Enfin, citons également les études récentes basées sur les principes de l’analogie (à la suite des travaux de (Lepage 1998) notamment), qui permettent d’inférer les traductions potentielles de mots inconnus dans les systèmes de traduction automatique statistique (Denoual 2007).

Conclusion

Dans ce chapitre, nous avons tout d’abord étudié la notion théorique de lexique et expliqué le concept de dynamique lexicale, qui permet notamment de décrire l’entrée de mots nouveaux dans le lexique réel. Nous avons ensuite défini les lexiques artefactuels, en examinant leur rôle et leur contenu suivant les applications informatiques auxquelles ils participent. Nous avons défini le concept d’incomplétude lexicale et de mot inconnu, en donnant quelques chiffres sur ce phénomène.
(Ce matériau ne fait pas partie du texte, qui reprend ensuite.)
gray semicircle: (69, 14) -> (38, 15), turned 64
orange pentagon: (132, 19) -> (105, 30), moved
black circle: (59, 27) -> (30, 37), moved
Nous avons également montré que peu de recherches affrontaient le problème, et que la majorité des solutions ne relèvent que du bricolage au cas par cas. Dans les solutions davantage linguistiques, le traitement de l’incomplétude lexicale se base essentiellement sur des règles, et donc sur les connaissances des mécanismes de la dynamique lexicale. L’acquisition de ces connaissances est un travail ardu, et peut-être insuffisamment rentable pour qu’il ait été entrepris plus souvent.
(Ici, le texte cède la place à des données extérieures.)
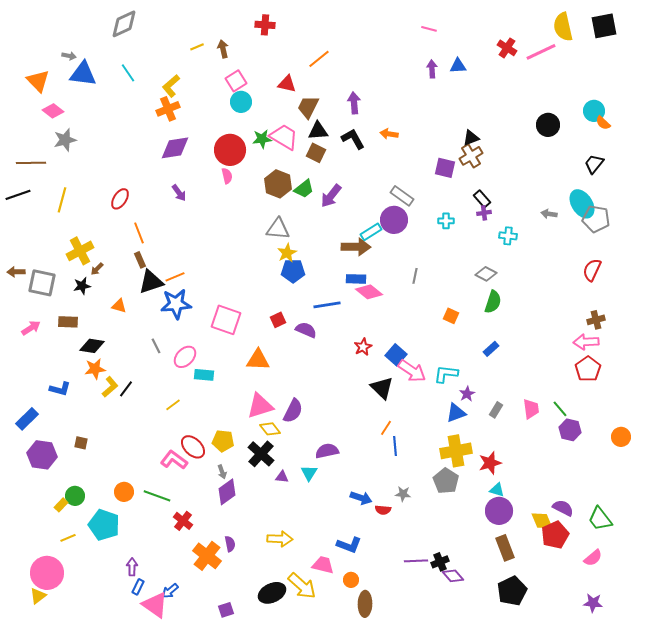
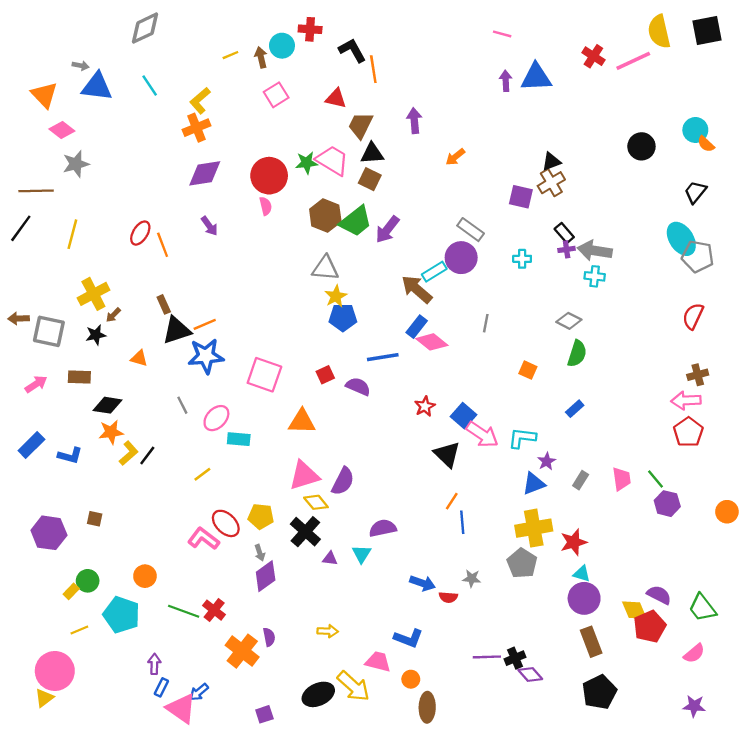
orange line: (319, 59) -> (373, 69), turned -60
blue triangle: (458, 66) -> (536, 77), size x1.6
cyan circle: (241, 102) -> (282, 46), moved
orange arrow: (389, 134) -> (455, 157), turned -48
black L-shape: (353, 139) -> (352, 50), moved
green trapezoid: (304, 189) -> (356, 221), size x1.4
black line: (18, 195) -> (21, 228), turned -35
gray arrow: (549, 214) -> (595, 251), moved, size x1.8
orange line: (139, 233) -> (163, 245), moved
brown arrow: (356, 247) -> (417, 289), turned -140
blue rectangle: (356, 279) -> (417, 327), turned -54
blue rectangle: (27, 419) -> (31, 445), moved
green line: (157, 496) -> (184, 611), moved
yellow arrow: (280, 539) -> (328, 631), size x0.7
Nous décrirons dans le chapitre 3, les différents mécanismes de la dynamique lexicale qui alimentent le lexique réel et qui sont donc à l’origine de l’incomplétude lexicale des lexiques artefactuels. Mais avant cela, dans le chapitre suivant, nous présentons les résultats de quelques expériences autour de l’incomplétude lexicale des lexiques informatisés, qui nous permettent de définir un peu mieux les contours de notre problématique.